Giving ministry is hard work. Sometimes as I center into worship, I hear that still small voice I know so well. I tend to get anywhere from a word to a couple of sentences that repeat over and over. Sometimes it starts well before meeting as I prepare for worship. When I get the rumblings of ministry, I contemplate what the phrase means. I explore it in as many directions as I have time before something happens.
If I'm meant to share my message, I feel a quiver of fear and the power of the Lord. If the message is for me, I never get that quivering certainty that I have to stand. I'm often overly grateful for the handshake that means I don't have to speak. I hate giving ministry.
When I speak the Holy Spirit moves through me. I retreat to a quieter, smaller space and give my body over to the Lord. I'm only aware of speaking the phrase I was given, and anything I say to preface it. I rarely remember much what I say after the fact.

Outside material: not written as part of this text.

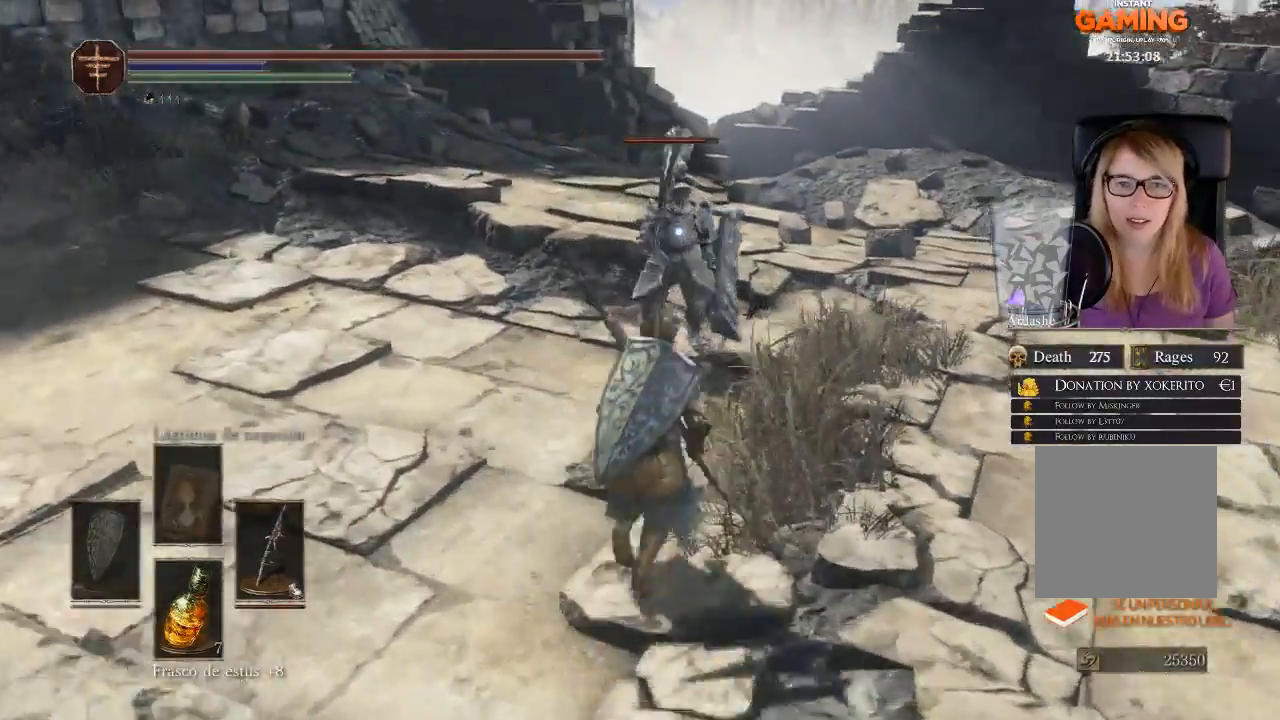
{"buttons": [], "left_stick": "up", "right_stick": "center", "events": []}
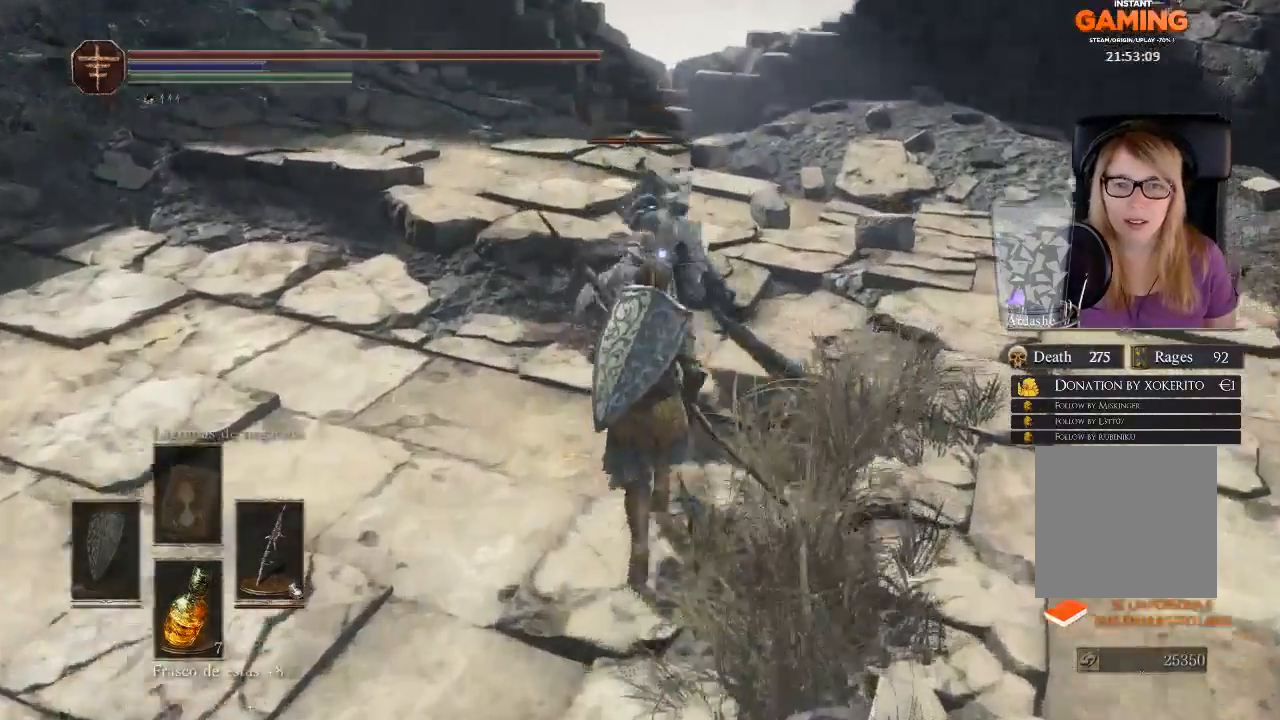
{"buttons": [], "left_stick": "up", "right_stick": "center", "events": [[167, "left_stick", "up-right"], [400, "B", "down"], [467, "B", "up"], [467, "left_stick", "up"]]}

I hate speaking in front of people in general, but speaking deep spiritual and emotional truths is far worse. I don't want these strangers to have access to the deepest parts of me. I'd rather keep it secret, keep it safe. It is a distinctly dissociative event, which can be traumatic.

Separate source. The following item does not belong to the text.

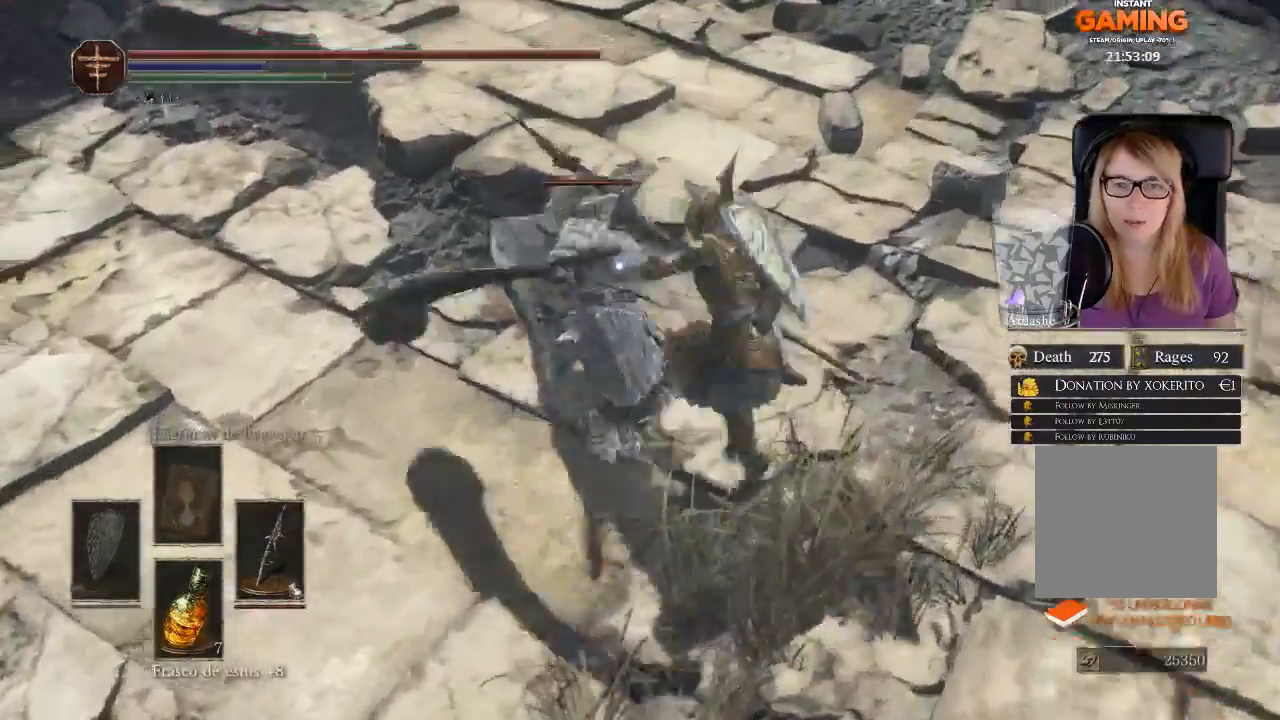
{"buttons": [], "left_stick": "up-left", "right_stick": "center", "events": [[133, "left_stick", "up-left"], [300, "left_stick", "left"], [433, "left_stick", "up-left"]]}
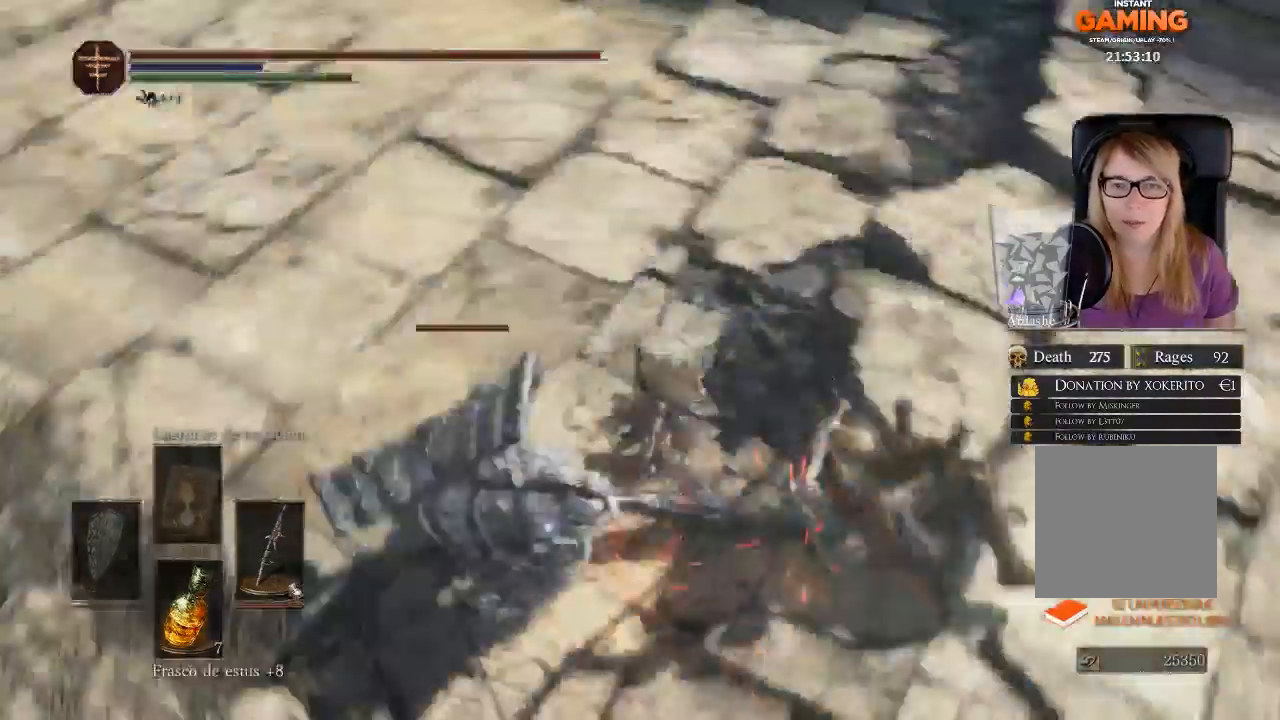
{"buttons": [], "left_stick": "up", "right_stick": "center", "events": [[433, "left_stick", "up"]]}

If I stand up and give the message the moment I feel shaky, the experience is just draining. If I postpone it until He lifts me off the bench, it's awful. It can take me several hours to fully reinhabit my body. When I resist giving a message, I get physically ill.
Several times over the past few weeks, I've had people bring up the idea that being a part of a meeting of any size is a give-and-take relationship. You can't just go to meeting to get what you need, you have to give back. Even when the meeting isn't meeting your needs and it feels like you have nothing left to give.